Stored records
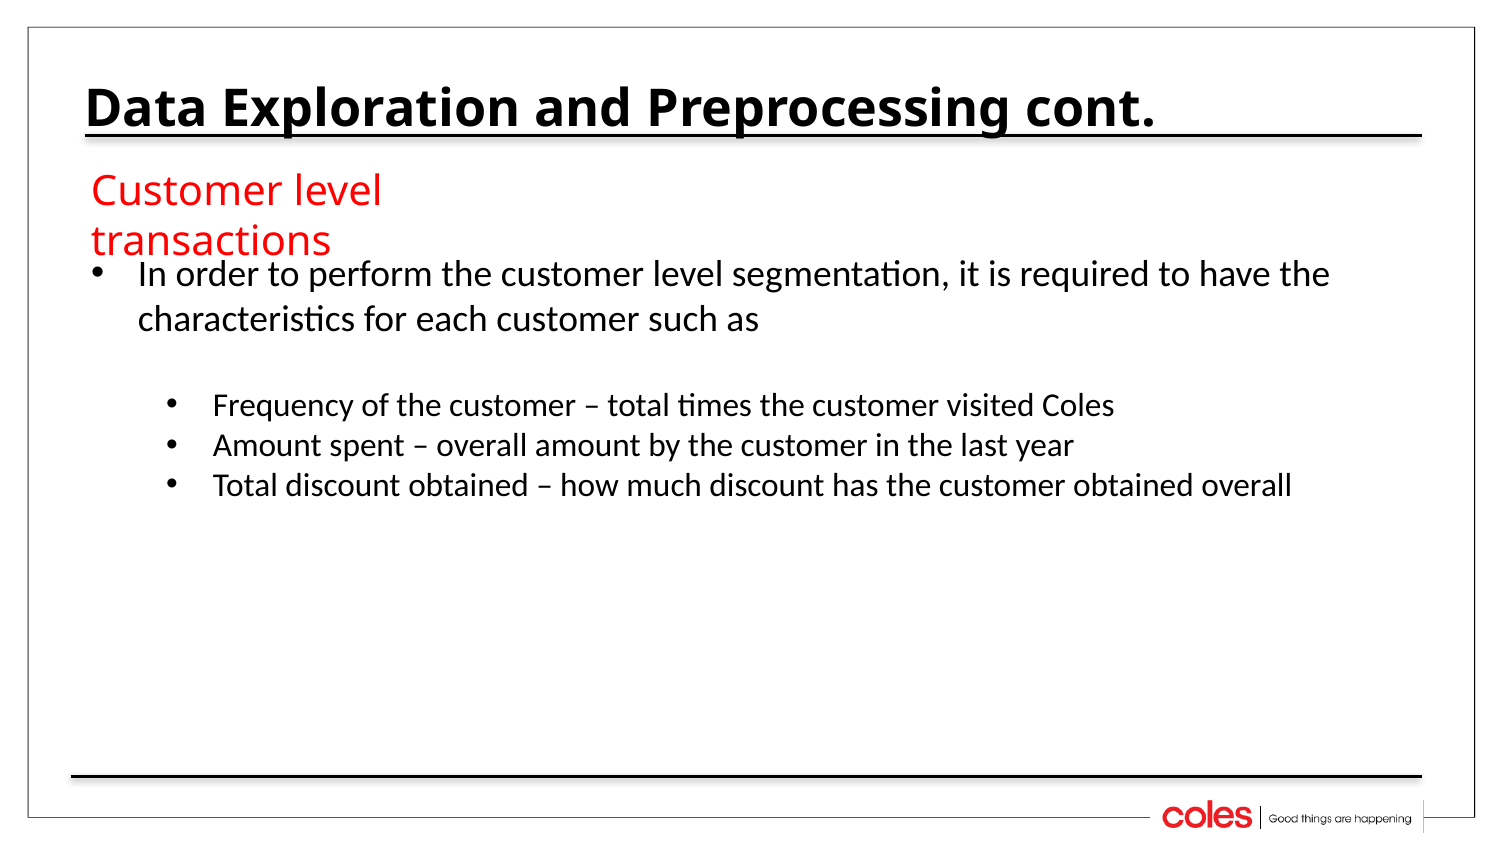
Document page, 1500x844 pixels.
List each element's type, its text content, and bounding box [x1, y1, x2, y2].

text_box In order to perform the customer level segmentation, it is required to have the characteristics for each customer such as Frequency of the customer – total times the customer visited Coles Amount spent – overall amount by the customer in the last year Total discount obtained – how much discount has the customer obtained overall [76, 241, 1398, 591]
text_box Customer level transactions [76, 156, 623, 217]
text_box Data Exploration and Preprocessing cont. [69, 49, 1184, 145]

• **TASK OBJECTIVE**
Leave out all images, then reproduce the entries above exactly.

• **OUTPUT FOR THIS TASK**
Document page, 1500x844 pixels.
List each element's type, its text content, and bounding box [x1, y1, x2, y2].

text_box In order to perform the customer level segmentation, it is required to have the characteristics for each customer such as Frequency of the customer – total times the customer visited Coles Amount spent – overall amount by the customer in the last year Total discount obtained – how much discount has the customer obtained overall [76, 241, 1398, 591]
text_box Customer level transactions [76, 156, 623, 217]
text_box Data Exploration and Preprocessing cont. [69, 49, 1184, 145]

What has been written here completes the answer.